Ideas and Terminology

Inverse of g
The function which makes the composition with g be the identity function. For example, the inverse of rotation by Pi/2 is rotation by 3 Pi/2.

Action or Group Generated by g
The set of all compositions of combinations of g and the inverse of g. For example, the group generated by rotation by Pi/2 is the set of 4 elements containing rotations by Pi/2, 2 Pi/2, 3 Pi/2, 4 Pi/2.

Quotient Space of the Basketball by G
Two points in the new space are the same if you can get from one to another on the basketball by some g in G. To see this geometrically, we find a fundamental domain (see below), and sew up the edges. For example, a football in Example 1 on the other side of this sheet.

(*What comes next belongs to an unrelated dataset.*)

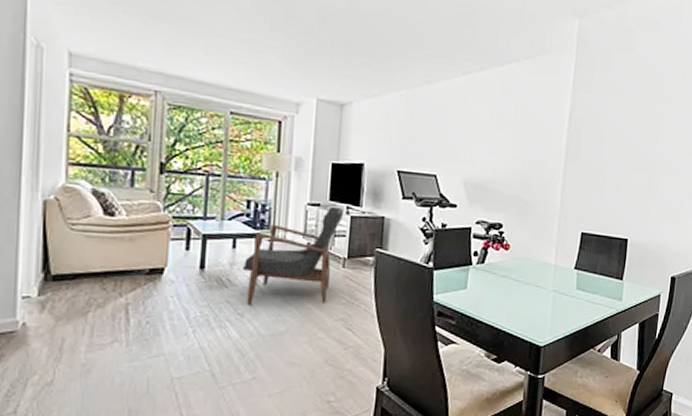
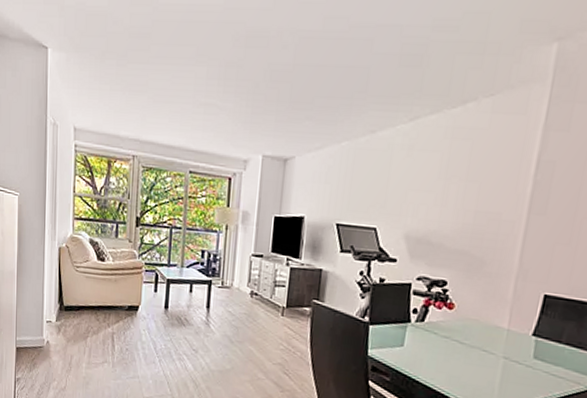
armchair: present [242,206,345,306] -> none [197,257,285,348]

Fundamental Domain on the Basketball Corresponding to an Action G
A largest region or wedge on the globe for which any g from the action moves a point inside the region to a point outside of it. For example, an orange peel wedge as in Example 1 on the other side of this sheet.

Further Reading for Undergraduates

Geometry of Surfaces by John Stillwell
This book is a very good reference for geometric intuition, groups, fundamental domains and quotient spaces. This book only looks at actions which have no fixed points, so my examples will not be there. (You will have to see my Ph.D. thesis for those!)

Algebra by Michael Artin
See Chapter 5 - Symmetry. This is a good reference for the finite groups arising as the symmetries of the platonic solids. For example, the icosahedral group is discussed here. See especially pages 164 and 184.